There’s nothing wrong with Woodruff’s 3.67 ERA, but his 2.91 FIP indicates that his ERA should be even lower. In fact, as he heads into a Tuesday start against Atlanta, he currently ranks among the top-13 starting pitchers in a whole host of advanced metrics, including strikeout-to-walk ratio, FIP, xFIP, and SIERA. Woodruff’s Statcast data doesn’t indicate that he’s been particularly unlucky in terms of batted ball results. With 10 victories already, he’s been a bit fortunate in the win column. But the fact remains that he is showing the potential to be a true fantasy ace down the stretch, and it’s quite possible that the Woodruff owner in your league doesn’t value him quite that highly.
Lance Lynn (SP – TEX)
At first glance, Lynn looks the part of a player you should try to sell high. At 32 years old, he’s had a solid but unremarkable career. Coming off a career-worst 4.77 ERA in 2018, he is now playing his first full season in the American League and hitter-friendly Globe Life Park. That 3.69 ERA and 12 wins have to be a mirage, right? Not necessarily.
Lynn is posting easily the best strikeout and walk rates of his career and sports the fourth-largest differential between his ERA (3.69) and FIP (2.87). It’s fair to question whether he can maintain his 8.2 percent HR/FB ratio while pitching his home games in a homer-happy ballpark, but at the same time, his Statcast numbers suggest he’s deserved better results than he’s gotten so far, not worse. It’s wise to keep your expectations in check with a player like Lynn. But last year was the first time he posted an ERA over 4.00, so it seems pretty clear that was the true outlier. Lynn simply isn’t a sexy name in fantasy circles, and he represents a sneaky mid-rotation fantasy starter who can probably be acquired cheaply in most leagues.
Edwin Diaz (RP – NYM)
This one certainly comes down to risk tolerance.

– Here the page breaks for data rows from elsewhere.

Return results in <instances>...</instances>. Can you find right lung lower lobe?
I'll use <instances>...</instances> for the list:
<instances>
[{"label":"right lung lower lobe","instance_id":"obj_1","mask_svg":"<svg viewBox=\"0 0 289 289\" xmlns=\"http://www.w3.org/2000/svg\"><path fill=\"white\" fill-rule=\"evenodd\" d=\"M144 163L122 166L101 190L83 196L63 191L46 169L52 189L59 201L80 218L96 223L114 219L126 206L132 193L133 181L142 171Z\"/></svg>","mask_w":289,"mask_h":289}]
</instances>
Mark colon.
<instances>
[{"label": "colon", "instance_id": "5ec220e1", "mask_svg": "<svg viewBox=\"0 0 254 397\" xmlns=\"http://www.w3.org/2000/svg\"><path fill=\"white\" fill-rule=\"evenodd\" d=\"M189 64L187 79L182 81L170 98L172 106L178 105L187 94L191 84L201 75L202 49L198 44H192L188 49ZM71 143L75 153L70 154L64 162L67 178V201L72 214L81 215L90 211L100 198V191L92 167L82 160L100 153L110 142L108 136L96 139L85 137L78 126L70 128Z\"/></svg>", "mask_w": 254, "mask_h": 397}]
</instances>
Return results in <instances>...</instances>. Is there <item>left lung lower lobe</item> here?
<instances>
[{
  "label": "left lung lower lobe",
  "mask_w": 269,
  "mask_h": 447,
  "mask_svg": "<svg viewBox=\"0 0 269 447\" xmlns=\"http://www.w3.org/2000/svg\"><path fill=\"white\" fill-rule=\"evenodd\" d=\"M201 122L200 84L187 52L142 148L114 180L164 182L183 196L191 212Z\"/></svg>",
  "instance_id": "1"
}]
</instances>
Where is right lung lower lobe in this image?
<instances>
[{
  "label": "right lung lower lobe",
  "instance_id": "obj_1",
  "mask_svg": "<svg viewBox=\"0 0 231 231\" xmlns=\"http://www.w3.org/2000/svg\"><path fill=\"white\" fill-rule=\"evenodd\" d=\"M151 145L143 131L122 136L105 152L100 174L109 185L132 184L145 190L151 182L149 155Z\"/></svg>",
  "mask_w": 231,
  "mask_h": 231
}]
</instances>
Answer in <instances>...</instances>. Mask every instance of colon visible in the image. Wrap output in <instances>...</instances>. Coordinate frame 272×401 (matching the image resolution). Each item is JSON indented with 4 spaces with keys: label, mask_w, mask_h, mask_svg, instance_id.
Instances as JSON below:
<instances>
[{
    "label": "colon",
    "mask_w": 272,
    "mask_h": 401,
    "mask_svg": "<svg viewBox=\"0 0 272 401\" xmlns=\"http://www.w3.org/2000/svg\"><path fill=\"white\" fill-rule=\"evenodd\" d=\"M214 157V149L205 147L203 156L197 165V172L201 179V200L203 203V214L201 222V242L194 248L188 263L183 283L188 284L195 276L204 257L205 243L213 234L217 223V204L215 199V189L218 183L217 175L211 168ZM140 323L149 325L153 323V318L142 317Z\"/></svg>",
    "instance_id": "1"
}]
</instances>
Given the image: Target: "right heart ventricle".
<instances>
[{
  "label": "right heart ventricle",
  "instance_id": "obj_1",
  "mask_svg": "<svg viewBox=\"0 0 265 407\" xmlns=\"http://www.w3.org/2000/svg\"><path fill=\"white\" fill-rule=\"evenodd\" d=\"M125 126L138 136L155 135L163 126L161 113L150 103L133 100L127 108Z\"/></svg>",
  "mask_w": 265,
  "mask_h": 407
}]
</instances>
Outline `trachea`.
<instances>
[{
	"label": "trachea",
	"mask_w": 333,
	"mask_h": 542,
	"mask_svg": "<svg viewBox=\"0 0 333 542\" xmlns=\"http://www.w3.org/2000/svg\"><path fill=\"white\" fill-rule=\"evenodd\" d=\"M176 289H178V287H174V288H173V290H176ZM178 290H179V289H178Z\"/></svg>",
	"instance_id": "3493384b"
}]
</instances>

With a hideous 5.35 ERA, the consensus top closer at draft tables will likely never come cheaper than he is right now. Diaz’s velocity and strikeout rate are just fine, as I mentioned in a recent edition of the Closer Report, but he’s been undone by an obscenely-high .418 BABIP allowed and 21.9 percent HR/FB ratio. Relief pitchers’ numbers are subject to a lot of statistical variance due to the low number of total innings they throw. There isn’t much in Diaz’s profile to suggest he’s a worse pitcher than he was last year, when he dominated hitters on his way to a 1.96 ERA and 57 saves.

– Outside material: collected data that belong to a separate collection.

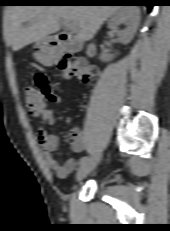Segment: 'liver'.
<instances>
[{
	"label": "liver",
	"instance_id": "obj_1",
	"mask_svg": "<svg viewBox=\"0 0 170 231\" xmlns=\"http://www.w3.org/2000/svg\"><path fill=\"white\" fill-rule=\"evenodd\" d=\"M122 7L115 5H37L8 9L5 25L7 43L13 51L45 39L72 23L80 41L91 40L104 21Z\"/></svg>",
	"mask_w": 170,
	"mask_h": 231
}]
</instances>
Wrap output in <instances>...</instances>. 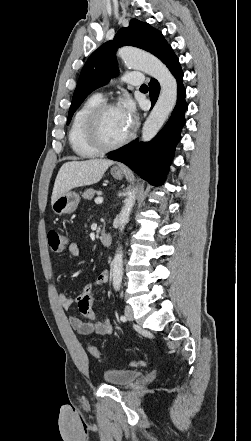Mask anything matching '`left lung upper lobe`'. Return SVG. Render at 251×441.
Instances as JSON below:
<instances>
[{
  "label": "left lung upper lobe",
  "mask_w": 251,
  "mask_h": 441,
  "mask_svg": "<svg viewBox=\"0 0 251 441\" xmlns=\"http://www.w3.org/2000/svg\"><path fill=\"white\" fill-rule=\"evenodd\" d=\"M130 45L146 50L161 61L171 46L162 33L149 24L132 19L127 28H121L113 41H108L95 50L81 70L68 113L67 124L84 99L95 89L106 85L118 73L115 52L118 47Z\"/></svg>",
  "instance_id": "obj_1"
}]
</instances>
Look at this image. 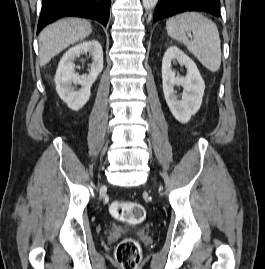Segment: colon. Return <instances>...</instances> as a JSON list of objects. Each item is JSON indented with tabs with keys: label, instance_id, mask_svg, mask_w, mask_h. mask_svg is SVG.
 I'll return each instance as SVG.
<instances>
[{
	"label": "colon",
	"instance_id": "5ec220e1",
	"mask_svg": "<svg viewBox=\"0 0 265 269\" xmlns=\"http://www.w3.org/2000/svg\"><path fill=\"white\" fill-rule=\"evenodd\" d=\"M112 217L129 224L140 223L145 216L144 207L138 202L113 201L109 207ZM117 260L122 269H136L140 259V246L133 238L122 239L116 249Z\"/></svg>",
	"mask_w": 265,
	"mask_h": 269
}]
</instances>
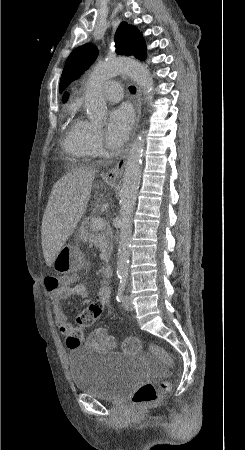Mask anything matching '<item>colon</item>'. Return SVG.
Segmentation results:
<instances>
[{
  "instance_id": "5ec220e1",
  "label": "colon",
  "mask_w": 245,
  "mask_h": 450,
  "mask_svg": "<svg viewBox=\"0 0 245 450\" xmlns=\"http://www.w3.org/2000/svg\"><path fill=\"white\" fill-rule=\"evenodd\" d=\"M75 280V277L49 276L45 279V289L48 293L61 290L64 286ZM102 311V303L99 301L92 302L87 306L76 319V326L68 337V344L71 346L81 345L85 340V330L91 327L99 318ZM139 343L130 338L124 343V349L130 352L137 351ZM150 352L155 355L164 365H170L171 359L169 354L161 347L151 344ZM171 387L170 381H162L158 387L152 383L142 384L133 394L131 404L136 407L151 405L156 403L161 395L169 391Z\"/></svg>"
}]
</instances>
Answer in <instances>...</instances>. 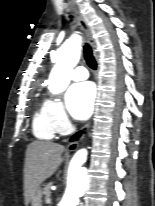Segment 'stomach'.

I moved Diaz way down the closer rankings to account for the ugly numbers he’s given fantasy owners, but he’s a good player to gamble on if you’re purely looking ahead to rest-of-season value. I’d gladly take him over a closer who’s been better so far but lacks his bat-missing skills and is at risk of being dealt into a setup role at the trade deadline.
Players to Sell
Will Smith (RP – SF)
Smith has been simply lights out as the Giants’ closer, and his performance is no fluke. His underlying stats fully back it up, and he was similarly dominant last year, too. But while Smith shouldn’t be expected to regress in terms of strikeout rate, ERA, or WHIP, one place he could fall off dramatically is saves. He is widely considered one of the most likely players to switch uniforms at this year’s trade deadline, and some of the teams reportedly interested in acquiring his services — such as the Dodgers and Brewers — already have elite closers. Of course, Smith’s value could actually increase if he heads to a good team in need of a closer (think Minnesota or Boston), and perhaps the Giants’ high asking price will turn off teams that want to use him as a setup man. The risk he loses out on save chances still needs to be incorporated into Smith’s rest-of-season outlook.
Alex Colome (RP – CHW)
Like Smith, Colome is another closer having an excellent season who is quite likely to get moved at the trade deadline. Colome lacks the dominating stuff that Smith possesses, which means he should cost considerably less for an MLB team to acquire. It also arguably makes it more likely that he serves in a setup capacity on a new team. Even if Colome manages to remain a closer over the rest of the season, his statistical profile points to some pretty major regression going forward. He is not striking batters out at nearly the clip he used to, but a completely unsustainable .130 BABIP allowed has bailed him out.
Shane Greene (RP – DET)
Greene is yet another closer who could be on the move by July 31 as the Tigers look to add pieces to aid in their rebuild. His $4 million salary is very affordable and he has another year of arbitration ahead, so Detroit doesn’t necessarily need to unload him. However, the Tigers may also recognize that his trade value will never be higher.
Despite his incredible 1.06 ERA, Greene isn’t the kind of dominant arm who is destined to close for another team if dealt. And like Colome, the advanced metrics suggest he is currently performing way over his head. His saves pace has predictably slowed since he recorded 10 in April, and his 4.03 xFIP suggests his ratios could be next.